Tuppence stared at him blankly.
"You are going away?"
"I told you. Don't you remember? To Scotland."
"Yes, but I thought----" The girl hesitated.
Sir James shrugged his shoulders.
"My dear young lady, I can do nothing more, I fear. Our clues have all ended in thin air. You can take my word for it that there is nothing more to be done. If anything should arise, I shall be glad to advise you in any way I can."
His words gave Tuppence an extraordinarily desolate feeling.
"I suppose you're right," she said. "Anyway, thank you very much for trying to help us. Good-bye."
Julius was bending over the car. A momentary pity came into Sir James's keen eyes, as he gazed into the girl's downcast face.
"Don't be too disconsolate, Miss Tuppence," he said in a low voice. "Remember, holiday-time isn't always all playtime. One sometimes manages to put in some work as well."

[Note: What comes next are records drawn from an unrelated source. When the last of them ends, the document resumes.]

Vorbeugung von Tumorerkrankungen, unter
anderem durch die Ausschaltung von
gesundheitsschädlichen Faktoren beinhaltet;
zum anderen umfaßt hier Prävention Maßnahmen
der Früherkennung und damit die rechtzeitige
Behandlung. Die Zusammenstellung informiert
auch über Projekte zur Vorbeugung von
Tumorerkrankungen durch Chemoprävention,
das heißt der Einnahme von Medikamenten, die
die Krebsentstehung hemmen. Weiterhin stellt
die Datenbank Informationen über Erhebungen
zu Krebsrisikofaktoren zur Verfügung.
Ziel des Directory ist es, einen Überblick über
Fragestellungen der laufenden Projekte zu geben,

Something in his tone made Tuppence glance up sharply. He shook his head with a smile.
"No, I shan't say any more. Great mistake to say too much. Remember that. Never tell all you know--not even to the person you know best. Understand? Good-bye."
He strode away. Tuppence stared after him. She was beginning to understand Sir James's methods. Once before he had thrown her a hint in the same careless fashion. Was this a hint? What exactly lay behind those last brief words? Did he mean that, after all, he had not abandoned the case; that, secretly, he would be working on it still while----
Her meditations were interrupted by Julius, who adjured her to "get right in."
"You're looking kind of thoughtful," he remarked as they started off. "Did the old guy say anything more?"
Tuppence opened her mouth impulsively, and then shut it again. Sir James's words sounded in her ears: "Never tell all you know--not even to the person you know best." And like a flash there came into her mind another memory. Julius before the safe in the flat, her own question and the pause before his reply, "Nothing." Was there really nothing? Or had he found something he wished to keep to himself? If he could make a reservation, so could she.
"Nothing particular," she replied.
She felt rather than saw Julius throw a sideways glance at her.
"Say, shall we go for a spin in the park?"
"If you like."
For a while they ran on under the trees in silence. It was a beautiful day. The keen rush through the air brought a new exhilaration to Tuppence.
"Say, Miss Tuppence, do you think I'm ever going to find Jane?"